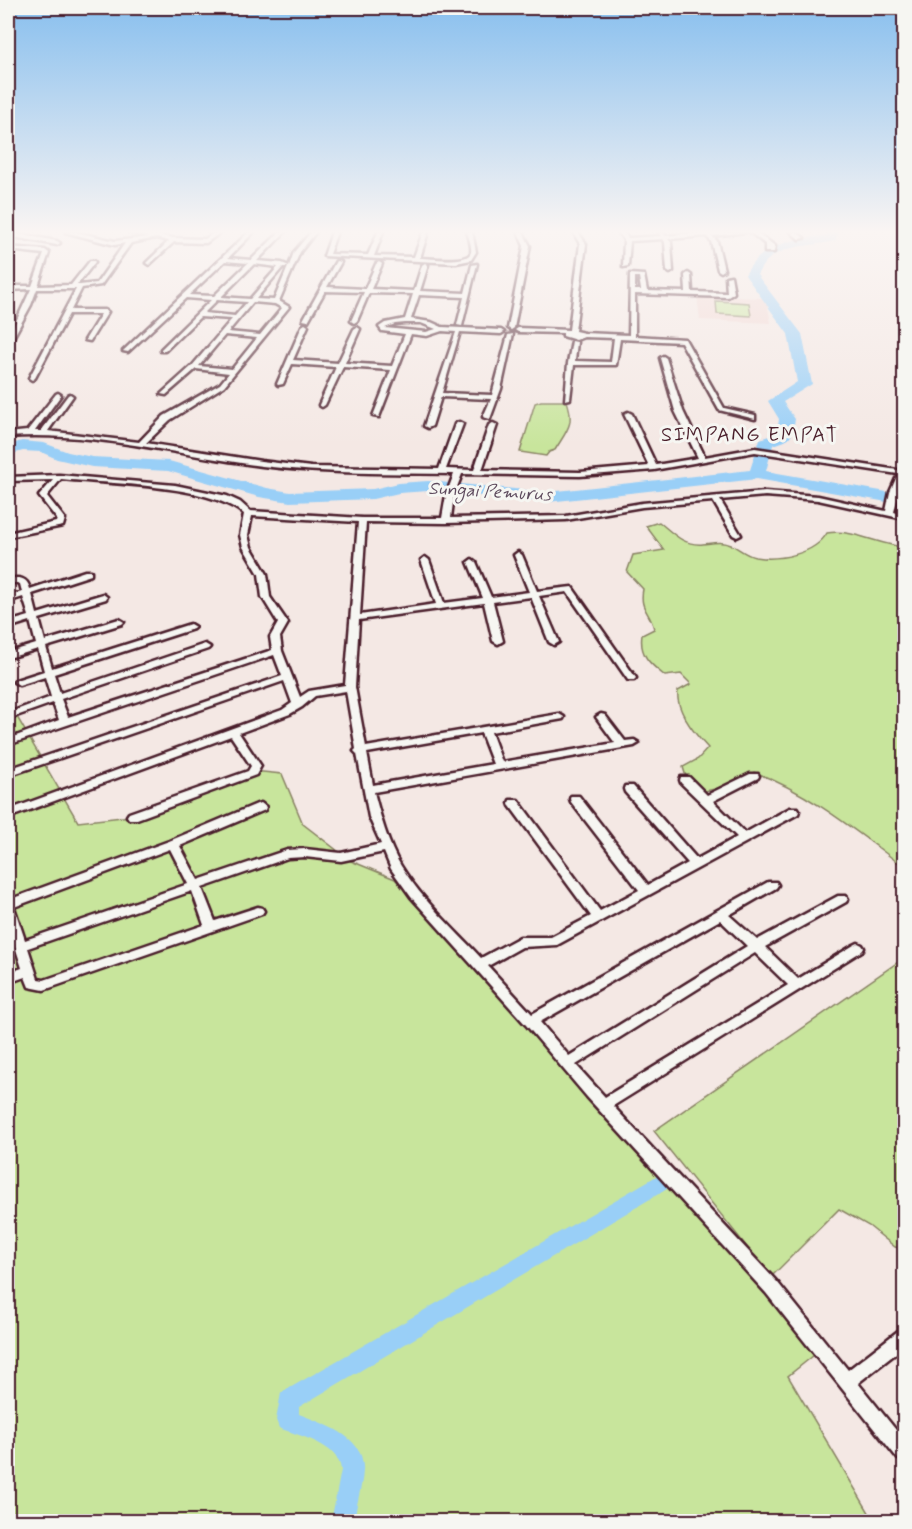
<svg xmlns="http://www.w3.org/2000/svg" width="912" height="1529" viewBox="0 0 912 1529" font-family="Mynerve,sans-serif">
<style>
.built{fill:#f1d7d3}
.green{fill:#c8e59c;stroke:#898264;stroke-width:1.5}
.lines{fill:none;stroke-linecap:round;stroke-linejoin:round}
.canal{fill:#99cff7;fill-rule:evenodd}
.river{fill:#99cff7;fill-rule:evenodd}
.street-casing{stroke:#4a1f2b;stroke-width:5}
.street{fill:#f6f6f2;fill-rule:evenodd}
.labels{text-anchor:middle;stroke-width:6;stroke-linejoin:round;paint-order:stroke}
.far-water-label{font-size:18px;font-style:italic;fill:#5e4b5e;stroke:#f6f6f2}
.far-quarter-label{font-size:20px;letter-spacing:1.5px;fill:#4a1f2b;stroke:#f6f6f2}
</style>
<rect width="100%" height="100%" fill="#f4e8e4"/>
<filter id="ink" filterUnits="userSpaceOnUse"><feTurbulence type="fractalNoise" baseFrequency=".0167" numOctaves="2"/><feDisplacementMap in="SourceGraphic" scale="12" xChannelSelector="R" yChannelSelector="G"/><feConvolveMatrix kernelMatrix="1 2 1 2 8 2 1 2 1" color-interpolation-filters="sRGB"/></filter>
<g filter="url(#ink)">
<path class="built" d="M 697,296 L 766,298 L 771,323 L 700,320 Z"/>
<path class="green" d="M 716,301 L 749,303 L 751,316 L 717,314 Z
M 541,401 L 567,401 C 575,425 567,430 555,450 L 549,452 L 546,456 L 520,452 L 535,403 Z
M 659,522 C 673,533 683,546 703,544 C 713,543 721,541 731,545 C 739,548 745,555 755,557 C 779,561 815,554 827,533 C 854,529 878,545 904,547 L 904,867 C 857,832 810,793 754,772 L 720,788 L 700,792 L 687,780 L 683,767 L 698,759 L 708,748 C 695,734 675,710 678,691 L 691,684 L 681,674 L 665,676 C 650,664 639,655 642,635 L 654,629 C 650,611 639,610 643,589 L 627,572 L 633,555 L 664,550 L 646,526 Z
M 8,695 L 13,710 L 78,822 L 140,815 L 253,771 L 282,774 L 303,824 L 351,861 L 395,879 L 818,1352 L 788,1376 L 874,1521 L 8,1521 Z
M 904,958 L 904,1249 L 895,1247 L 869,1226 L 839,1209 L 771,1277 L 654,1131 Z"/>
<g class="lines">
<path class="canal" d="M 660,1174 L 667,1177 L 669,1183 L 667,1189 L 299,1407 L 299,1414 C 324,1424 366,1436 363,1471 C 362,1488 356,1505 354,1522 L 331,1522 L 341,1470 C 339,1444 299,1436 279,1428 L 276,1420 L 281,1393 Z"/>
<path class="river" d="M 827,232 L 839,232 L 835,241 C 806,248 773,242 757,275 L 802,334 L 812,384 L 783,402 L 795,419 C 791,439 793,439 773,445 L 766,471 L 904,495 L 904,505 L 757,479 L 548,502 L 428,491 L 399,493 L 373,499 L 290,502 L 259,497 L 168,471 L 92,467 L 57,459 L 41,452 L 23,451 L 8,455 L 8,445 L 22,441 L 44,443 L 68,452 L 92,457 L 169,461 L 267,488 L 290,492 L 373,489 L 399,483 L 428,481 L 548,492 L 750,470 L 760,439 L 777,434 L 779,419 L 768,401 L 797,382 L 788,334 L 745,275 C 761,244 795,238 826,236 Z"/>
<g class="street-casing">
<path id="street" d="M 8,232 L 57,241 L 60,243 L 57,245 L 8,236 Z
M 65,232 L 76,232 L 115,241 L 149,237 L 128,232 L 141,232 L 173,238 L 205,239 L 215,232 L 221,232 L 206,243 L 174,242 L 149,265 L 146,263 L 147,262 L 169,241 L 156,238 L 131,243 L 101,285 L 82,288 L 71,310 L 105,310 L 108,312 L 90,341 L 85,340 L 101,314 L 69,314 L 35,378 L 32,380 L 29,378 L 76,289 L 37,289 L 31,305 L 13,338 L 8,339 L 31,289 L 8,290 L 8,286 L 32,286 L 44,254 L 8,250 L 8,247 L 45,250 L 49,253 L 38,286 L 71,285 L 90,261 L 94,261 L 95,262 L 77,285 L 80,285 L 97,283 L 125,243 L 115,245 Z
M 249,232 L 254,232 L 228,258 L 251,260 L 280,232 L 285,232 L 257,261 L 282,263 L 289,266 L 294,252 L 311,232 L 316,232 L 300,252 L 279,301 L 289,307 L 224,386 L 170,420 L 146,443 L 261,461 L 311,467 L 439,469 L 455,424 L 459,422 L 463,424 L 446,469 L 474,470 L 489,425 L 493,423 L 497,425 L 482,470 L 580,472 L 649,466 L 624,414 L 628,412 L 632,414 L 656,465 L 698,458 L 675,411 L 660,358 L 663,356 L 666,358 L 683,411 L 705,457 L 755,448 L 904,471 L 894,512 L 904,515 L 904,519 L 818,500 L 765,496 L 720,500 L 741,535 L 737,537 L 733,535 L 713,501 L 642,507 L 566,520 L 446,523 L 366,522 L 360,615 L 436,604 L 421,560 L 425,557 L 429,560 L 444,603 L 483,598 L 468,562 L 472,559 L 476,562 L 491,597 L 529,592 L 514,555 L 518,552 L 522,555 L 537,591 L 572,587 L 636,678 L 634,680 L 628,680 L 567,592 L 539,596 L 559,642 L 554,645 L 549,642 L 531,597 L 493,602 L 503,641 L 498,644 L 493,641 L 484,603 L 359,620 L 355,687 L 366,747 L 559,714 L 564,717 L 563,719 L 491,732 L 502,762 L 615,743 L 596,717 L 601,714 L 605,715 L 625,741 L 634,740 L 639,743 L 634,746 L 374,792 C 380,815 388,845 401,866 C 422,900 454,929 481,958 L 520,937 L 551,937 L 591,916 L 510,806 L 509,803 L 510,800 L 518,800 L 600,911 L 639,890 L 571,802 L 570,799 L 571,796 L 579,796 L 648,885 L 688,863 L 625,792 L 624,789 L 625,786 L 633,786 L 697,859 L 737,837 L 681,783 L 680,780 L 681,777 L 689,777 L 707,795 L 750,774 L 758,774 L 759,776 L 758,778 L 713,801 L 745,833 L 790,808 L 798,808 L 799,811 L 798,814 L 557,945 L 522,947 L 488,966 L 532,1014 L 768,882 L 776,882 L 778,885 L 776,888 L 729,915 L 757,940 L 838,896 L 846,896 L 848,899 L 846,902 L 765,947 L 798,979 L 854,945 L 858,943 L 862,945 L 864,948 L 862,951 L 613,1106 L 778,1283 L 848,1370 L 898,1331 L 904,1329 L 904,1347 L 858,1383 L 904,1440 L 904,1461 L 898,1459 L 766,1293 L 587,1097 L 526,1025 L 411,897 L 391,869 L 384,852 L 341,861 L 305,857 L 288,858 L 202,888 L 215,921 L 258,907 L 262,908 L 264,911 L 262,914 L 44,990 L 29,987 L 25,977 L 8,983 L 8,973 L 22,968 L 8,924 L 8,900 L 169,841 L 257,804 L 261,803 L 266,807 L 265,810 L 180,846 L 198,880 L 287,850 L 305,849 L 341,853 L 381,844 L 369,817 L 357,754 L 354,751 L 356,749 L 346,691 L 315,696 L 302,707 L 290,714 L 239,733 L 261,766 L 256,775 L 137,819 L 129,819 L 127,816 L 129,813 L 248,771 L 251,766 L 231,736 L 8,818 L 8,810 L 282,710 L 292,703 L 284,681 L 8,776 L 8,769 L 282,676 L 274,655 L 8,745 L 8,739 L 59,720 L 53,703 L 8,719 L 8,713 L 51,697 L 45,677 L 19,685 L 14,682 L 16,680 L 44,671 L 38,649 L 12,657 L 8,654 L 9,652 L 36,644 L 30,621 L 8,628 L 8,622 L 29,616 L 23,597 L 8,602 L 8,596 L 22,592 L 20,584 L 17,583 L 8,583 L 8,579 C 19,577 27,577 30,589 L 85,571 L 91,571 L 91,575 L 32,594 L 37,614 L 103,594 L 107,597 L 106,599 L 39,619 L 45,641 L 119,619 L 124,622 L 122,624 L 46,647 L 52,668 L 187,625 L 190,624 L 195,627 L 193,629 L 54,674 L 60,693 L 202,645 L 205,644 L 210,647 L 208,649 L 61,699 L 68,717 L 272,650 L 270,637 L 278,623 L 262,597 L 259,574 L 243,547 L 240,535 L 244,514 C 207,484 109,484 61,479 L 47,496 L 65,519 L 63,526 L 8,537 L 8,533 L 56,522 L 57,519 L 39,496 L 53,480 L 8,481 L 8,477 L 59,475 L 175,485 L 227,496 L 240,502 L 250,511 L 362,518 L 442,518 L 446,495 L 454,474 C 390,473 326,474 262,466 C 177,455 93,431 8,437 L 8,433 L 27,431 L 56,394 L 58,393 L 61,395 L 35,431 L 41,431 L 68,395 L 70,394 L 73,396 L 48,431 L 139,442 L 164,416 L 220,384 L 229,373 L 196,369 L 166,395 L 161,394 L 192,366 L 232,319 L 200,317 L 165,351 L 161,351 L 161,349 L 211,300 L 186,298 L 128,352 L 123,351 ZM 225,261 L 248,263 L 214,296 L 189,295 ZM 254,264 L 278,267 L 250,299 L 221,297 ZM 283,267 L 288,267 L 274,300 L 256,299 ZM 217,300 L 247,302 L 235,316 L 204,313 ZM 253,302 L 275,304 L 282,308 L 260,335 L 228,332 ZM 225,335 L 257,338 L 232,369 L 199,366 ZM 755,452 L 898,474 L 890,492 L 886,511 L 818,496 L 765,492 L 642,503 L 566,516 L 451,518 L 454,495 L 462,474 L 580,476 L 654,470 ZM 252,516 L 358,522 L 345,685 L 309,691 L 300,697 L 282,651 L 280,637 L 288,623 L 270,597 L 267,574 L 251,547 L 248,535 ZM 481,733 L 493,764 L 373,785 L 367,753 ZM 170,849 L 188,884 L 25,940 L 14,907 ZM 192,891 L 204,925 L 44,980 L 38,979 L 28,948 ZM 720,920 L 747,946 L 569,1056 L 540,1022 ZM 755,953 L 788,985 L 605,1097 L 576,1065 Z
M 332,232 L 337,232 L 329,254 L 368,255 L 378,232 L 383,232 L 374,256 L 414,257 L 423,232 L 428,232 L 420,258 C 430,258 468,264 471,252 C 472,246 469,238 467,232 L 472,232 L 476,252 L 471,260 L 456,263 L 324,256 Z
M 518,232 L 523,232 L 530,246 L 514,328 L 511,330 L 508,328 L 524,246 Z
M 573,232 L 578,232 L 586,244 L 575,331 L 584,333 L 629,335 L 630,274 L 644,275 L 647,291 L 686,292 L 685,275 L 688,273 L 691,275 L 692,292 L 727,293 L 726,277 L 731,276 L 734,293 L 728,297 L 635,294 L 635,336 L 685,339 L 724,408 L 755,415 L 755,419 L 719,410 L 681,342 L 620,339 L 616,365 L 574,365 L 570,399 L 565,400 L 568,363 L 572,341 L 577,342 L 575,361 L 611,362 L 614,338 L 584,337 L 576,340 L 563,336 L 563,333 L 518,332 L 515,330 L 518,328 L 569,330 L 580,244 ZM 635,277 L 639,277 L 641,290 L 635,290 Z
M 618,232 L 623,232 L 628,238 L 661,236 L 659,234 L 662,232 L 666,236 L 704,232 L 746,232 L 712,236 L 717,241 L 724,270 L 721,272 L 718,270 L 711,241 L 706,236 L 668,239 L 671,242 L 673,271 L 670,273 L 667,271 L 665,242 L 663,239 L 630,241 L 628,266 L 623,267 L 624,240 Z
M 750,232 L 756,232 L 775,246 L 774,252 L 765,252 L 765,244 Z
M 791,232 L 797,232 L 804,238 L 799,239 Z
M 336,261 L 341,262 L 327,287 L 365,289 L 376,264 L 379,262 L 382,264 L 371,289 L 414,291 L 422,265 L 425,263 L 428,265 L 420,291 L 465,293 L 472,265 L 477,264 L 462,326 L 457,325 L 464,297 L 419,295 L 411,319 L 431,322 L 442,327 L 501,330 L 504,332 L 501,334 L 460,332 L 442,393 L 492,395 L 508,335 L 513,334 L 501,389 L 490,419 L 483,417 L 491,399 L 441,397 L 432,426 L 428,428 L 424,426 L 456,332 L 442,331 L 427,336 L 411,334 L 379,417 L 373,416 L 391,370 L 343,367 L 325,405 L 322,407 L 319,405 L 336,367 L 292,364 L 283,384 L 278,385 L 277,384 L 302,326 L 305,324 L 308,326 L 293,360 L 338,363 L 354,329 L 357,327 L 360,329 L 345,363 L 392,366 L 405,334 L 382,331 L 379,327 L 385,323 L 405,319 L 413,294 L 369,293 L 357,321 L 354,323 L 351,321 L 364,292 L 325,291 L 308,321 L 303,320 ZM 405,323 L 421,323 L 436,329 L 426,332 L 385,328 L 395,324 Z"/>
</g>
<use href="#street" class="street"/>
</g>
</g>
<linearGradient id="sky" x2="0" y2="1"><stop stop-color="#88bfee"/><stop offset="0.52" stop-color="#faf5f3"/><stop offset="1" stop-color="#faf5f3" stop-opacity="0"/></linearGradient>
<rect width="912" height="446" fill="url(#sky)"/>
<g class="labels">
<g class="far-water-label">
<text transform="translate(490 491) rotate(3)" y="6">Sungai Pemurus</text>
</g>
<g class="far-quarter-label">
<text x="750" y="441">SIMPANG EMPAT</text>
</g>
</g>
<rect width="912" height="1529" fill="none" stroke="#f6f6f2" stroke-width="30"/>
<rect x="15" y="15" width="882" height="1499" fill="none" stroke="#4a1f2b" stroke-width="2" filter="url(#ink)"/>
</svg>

========================

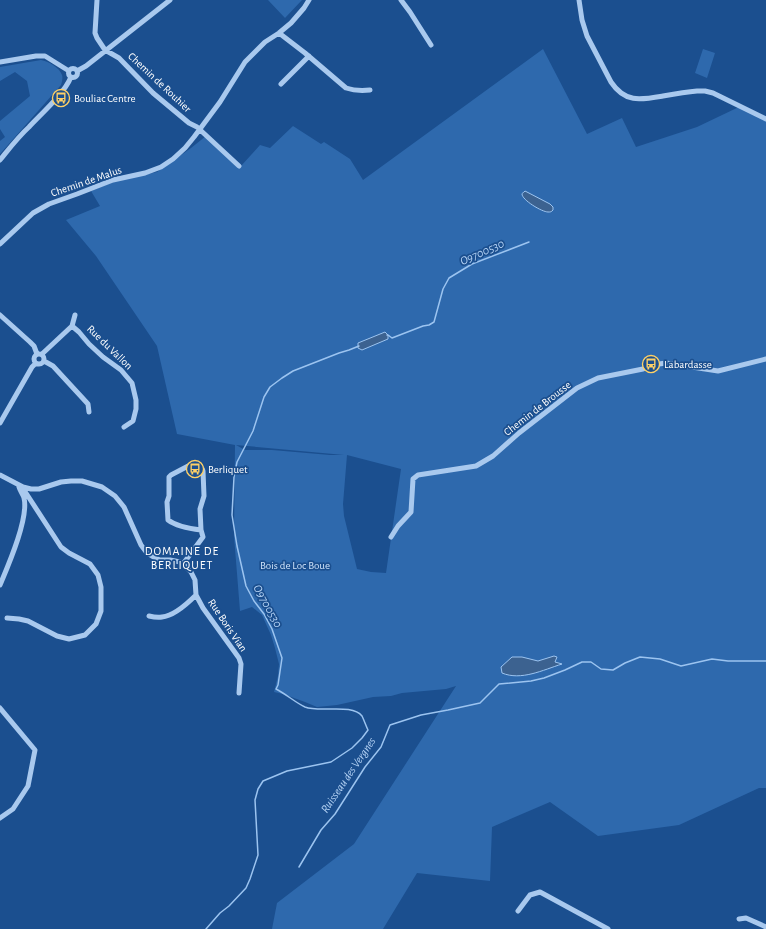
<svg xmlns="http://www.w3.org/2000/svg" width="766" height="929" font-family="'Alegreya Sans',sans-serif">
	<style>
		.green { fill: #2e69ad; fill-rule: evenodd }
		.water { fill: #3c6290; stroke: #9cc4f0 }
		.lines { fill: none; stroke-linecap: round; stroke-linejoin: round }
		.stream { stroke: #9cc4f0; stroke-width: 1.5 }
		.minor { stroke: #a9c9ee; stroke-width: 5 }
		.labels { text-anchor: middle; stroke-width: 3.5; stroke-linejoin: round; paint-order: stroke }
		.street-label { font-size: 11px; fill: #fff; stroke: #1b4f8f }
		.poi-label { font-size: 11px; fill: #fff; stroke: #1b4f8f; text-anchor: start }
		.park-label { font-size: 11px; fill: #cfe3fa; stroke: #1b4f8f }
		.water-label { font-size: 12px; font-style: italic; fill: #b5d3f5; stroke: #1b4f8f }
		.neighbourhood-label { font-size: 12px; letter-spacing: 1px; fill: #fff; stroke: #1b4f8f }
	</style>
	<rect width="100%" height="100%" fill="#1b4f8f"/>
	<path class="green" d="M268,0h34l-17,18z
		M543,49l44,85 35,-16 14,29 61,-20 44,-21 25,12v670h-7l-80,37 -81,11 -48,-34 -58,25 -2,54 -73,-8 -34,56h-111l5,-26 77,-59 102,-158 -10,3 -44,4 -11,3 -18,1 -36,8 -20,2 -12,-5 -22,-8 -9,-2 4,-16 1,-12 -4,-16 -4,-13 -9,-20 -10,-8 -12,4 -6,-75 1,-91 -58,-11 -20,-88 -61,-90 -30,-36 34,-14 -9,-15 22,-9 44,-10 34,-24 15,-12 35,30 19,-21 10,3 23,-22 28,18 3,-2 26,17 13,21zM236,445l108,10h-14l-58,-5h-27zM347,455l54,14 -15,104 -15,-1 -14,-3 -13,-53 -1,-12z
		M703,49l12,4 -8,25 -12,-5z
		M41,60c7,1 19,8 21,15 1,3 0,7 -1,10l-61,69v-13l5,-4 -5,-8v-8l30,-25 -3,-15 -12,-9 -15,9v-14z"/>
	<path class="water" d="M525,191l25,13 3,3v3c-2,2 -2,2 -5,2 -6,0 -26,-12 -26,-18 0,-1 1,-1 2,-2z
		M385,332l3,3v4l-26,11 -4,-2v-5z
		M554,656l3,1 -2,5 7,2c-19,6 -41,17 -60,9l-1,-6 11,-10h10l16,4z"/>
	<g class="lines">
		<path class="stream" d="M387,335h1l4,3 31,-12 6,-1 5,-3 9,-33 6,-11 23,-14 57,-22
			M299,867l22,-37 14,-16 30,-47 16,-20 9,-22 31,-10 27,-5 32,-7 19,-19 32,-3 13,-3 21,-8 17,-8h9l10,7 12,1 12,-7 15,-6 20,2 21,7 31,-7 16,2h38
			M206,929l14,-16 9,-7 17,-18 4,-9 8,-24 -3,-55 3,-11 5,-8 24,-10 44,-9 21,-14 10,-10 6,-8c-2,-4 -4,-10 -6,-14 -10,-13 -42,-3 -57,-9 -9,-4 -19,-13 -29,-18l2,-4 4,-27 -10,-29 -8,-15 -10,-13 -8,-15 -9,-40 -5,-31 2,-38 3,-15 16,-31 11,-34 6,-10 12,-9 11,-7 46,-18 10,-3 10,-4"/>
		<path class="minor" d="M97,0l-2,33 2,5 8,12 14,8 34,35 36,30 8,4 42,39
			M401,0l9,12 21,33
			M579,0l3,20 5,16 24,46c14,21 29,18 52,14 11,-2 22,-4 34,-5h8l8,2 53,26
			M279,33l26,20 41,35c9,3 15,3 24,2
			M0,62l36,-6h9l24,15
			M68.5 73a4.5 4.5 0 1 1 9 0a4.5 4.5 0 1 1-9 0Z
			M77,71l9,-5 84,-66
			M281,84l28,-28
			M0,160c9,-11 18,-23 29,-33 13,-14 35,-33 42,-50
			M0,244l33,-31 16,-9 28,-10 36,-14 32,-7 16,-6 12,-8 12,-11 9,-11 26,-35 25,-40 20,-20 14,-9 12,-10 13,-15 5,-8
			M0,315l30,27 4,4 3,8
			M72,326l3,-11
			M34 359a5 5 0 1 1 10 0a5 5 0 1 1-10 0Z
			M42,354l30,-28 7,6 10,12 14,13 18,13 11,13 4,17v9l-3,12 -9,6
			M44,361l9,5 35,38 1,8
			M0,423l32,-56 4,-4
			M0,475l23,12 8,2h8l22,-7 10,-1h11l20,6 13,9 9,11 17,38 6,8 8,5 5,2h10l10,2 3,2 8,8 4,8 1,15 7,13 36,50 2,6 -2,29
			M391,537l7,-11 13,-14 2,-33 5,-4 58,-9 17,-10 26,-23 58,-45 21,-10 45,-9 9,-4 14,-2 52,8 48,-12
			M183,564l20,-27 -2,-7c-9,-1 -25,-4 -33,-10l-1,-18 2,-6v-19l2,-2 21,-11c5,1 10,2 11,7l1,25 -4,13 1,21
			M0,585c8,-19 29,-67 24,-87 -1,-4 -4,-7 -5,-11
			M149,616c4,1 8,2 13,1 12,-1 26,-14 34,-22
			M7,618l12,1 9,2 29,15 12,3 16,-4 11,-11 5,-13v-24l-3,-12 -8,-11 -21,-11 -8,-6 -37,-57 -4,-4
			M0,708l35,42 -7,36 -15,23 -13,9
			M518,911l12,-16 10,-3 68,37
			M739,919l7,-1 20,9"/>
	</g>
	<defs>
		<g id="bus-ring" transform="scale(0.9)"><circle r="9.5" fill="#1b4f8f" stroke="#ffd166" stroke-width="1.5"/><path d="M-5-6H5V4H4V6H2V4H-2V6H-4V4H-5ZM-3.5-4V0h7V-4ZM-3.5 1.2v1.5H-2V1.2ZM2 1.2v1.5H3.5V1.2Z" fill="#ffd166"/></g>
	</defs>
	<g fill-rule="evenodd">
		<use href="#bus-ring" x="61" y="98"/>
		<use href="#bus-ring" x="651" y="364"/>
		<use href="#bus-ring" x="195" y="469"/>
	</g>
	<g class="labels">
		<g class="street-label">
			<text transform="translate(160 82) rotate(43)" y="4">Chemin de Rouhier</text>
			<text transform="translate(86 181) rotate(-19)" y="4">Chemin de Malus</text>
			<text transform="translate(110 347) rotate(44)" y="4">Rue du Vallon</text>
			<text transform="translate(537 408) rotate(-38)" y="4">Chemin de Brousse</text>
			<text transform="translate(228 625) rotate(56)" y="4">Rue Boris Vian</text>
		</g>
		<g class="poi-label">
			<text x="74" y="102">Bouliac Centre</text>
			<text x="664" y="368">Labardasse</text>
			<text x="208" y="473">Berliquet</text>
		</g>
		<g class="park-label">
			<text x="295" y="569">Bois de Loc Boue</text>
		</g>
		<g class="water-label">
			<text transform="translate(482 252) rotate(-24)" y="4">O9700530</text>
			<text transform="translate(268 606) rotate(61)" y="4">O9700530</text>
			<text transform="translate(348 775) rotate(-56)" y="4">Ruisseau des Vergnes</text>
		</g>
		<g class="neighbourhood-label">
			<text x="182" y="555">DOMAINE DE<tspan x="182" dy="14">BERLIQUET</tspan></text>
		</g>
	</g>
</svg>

========================

▸ **Exercise prompt**: Using the material above, return every line that holds the string "lines".

▸ **Result**:
.lines{fill:none;stroke-linecap:round;stroke-linejoin:round}
<g class="lines">
		.lines { fill: none; stroke-linecap: round; stroke-linejoin: round }
	<g class="lines">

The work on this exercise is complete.